No texto sobre a escola e a Revolução Francesa, quem pensou os princípios democráticos da escola pública, laica e gratuita?

- [TEXTO FORNECIDO]:

◆ ◆ ◆ ◆ ◆ ◆ ◆

Projeto de escola nascido com a Revolução Francesa está esgotado. Mas como retomar, no século 21, ideias de igualdade, democracia e participação coletiva no futuro comum?
Por Katya Braghini**
Talvez estejamos assistindo à morte dos princípios da democracia liberal que são o fundamento de um ideário de escola, com mais de 200 anos, e que nos move como sujeitos que pensam o futuro de novas gerações. Foi essa a sensação que tive ao término da linda apresentação da professora Carlota Boto (da Faculdade de Educação da USP) acontecida numa tarde de outubro, na PUC-SP por conta do I Seminário de História da Educação do programa de pós-graduação em Educação: História, Política, Sociedade.
A professora fez explanação sobre os princípios democráticos da escola pública, laica, gratuita pensados por Condorcet durante a Revolução Francesa. A narrativa mostrava os encaminhamentos do pensador e revolucionário a respeito de como deveria ser a escola francesa e, de como esses princípios, foram sendo estabelecidos, paulatinamente, ao longo do século 19 naquele país. Implicitamente, na fala, percebíamos a montagem dessa grande tecnologia, “a escola”, uma incrível invenção que foi amparada por princípios liberais, democráticos, e mesmo diante de suas dubiedades e contradições históricas, fracassos até, se estabeleceu como uma necessidade, quase que se naturalizou, como instituição que forma e conforma pessoas dentro de padrões de racionalização e que, sendo assim, ou ainda assim, pensa e projeta futuros.

◆ ◆ ◆ ◆ ◆ ◆ ◆

- [LISTAGEM SELECIONADA]:
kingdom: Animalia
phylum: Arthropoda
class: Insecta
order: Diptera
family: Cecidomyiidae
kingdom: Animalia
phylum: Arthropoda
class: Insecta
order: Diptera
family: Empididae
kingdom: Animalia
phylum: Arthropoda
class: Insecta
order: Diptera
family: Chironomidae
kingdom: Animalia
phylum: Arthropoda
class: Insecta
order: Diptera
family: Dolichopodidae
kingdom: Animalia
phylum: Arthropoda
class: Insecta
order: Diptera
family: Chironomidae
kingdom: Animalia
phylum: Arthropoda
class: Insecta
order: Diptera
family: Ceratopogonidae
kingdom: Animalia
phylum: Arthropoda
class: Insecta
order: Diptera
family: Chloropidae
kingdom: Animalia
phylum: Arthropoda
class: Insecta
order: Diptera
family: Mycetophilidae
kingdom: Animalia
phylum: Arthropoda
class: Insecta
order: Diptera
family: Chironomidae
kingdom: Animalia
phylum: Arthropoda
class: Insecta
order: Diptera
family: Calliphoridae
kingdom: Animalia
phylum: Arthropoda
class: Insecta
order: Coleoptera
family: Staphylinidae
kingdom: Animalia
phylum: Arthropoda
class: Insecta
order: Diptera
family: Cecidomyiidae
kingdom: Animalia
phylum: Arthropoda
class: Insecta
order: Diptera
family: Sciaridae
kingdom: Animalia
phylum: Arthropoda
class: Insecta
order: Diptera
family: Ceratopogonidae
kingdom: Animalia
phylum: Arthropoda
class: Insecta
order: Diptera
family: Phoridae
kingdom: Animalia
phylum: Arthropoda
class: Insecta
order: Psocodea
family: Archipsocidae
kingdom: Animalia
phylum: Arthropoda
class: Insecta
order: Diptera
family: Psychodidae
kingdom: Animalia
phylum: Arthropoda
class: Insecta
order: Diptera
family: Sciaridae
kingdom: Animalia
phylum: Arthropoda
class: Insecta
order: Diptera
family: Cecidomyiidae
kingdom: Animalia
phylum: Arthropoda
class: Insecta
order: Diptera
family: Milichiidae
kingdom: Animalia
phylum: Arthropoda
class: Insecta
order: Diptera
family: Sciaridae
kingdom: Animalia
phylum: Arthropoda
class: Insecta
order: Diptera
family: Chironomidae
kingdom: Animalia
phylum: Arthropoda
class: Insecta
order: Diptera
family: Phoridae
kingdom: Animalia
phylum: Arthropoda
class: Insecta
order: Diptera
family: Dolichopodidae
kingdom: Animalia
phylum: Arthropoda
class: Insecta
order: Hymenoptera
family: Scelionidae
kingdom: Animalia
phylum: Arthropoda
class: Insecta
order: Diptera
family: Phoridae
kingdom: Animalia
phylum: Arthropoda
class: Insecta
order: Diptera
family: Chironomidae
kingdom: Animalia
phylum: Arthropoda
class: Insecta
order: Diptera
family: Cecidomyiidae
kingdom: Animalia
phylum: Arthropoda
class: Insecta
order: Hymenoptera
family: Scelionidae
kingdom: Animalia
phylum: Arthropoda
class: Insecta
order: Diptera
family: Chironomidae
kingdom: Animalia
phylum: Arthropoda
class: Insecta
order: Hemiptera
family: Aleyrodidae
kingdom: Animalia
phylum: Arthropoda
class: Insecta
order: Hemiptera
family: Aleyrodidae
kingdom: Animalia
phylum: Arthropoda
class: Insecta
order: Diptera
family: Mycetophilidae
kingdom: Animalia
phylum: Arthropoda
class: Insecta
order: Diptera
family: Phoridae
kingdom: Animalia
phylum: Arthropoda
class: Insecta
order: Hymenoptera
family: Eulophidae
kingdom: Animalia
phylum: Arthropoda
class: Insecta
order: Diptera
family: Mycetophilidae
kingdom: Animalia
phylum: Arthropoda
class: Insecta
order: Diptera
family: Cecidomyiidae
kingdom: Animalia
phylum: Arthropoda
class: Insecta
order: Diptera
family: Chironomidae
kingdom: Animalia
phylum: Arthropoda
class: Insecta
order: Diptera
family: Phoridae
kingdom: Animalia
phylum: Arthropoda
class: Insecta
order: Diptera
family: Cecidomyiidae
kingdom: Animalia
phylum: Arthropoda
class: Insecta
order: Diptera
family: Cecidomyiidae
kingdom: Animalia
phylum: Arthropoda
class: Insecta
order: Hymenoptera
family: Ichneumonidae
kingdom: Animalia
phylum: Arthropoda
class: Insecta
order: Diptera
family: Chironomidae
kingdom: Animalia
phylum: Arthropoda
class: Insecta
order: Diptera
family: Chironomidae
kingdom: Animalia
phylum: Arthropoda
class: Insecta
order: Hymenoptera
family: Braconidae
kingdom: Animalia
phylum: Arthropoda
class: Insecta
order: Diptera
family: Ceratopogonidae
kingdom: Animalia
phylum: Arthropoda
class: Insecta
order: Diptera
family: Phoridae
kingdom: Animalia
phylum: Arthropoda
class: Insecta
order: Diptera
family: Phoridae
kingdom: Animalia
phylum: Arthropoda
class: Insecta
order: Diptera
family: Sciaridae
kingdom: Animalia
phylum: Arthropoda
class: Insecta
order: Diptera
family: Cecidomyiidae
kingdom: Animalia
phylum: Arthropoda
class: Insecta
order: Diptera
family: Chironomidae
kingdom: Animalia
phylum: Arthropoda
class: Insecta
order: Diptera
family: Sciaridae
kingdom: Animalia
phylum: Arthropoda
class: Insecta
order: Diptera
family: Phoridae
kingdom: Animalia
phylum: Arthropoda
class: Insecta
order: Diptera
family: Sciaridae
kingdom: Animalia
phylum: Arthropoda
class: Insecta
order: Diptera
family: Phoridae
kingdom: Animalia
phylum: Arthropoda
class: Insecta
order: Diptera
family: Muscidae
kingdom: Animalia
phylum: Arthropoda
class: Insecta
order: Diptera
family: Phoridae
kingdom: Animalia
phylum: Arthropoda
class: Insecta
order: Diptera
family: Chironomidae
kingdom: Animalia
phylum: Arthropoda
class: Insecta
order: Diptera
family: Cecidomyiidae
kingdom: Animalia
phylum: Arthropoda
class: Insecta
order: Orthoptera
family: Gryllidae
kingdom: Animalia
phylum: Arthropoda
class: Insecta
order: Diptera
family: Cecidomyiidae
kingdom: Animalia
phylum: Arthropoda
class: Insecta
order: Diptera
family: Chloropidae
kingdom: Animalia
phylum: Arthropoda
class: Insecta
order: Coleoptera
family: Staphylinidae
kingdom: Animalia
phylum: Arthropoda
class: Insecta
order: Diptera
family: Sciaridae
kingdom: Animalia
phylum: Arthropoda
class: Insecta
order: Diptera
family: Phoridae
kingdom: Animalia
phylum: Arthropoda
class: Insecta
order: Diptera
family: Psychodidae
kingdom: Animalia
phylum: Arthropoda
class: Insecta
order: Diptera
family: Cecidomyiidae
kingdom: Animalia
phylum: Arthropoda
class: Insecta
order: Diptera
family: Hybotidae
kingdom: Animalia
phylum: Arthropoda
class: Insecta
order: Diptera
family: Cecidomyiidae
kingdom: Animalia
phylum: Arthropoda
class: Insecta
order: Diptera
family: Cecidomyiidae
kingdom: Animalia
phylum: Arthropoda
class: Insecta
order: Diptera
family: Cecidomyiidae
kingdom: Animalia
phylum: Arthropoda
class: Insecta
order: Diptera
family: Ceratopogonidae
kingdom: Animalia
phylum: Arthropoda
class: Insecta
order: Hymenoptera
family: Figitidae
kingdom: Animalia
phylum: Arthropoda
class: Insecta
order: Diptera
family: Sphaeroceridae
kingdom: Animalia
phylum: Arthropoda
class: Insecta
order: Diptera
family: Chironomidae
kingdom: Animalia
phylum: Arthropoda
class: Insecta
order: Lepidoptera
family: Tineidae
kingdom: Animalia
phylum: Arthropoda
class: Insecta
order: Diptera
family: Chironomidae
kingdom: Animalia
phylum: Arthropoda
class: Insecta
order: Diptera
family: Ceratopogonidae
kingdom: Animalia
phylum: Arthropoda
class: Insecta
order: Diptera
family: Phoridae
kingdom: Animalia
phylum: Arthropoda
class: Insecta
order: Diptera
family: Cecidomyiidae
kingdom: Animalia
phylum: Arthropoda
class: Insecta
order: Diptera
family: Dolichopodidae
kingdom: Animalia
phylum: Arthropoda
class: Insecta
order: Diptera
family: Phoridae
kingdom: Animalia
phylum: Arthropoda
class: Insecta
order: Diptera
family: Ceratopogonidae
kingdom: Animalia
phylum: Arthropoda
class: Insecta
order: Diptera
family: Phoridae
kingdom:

◆ ◆ ◆ ◆ ◆ ◆ ◆

- [RESPOSTA ESCRITA]: Condorcet, durante a Revolução Francesa.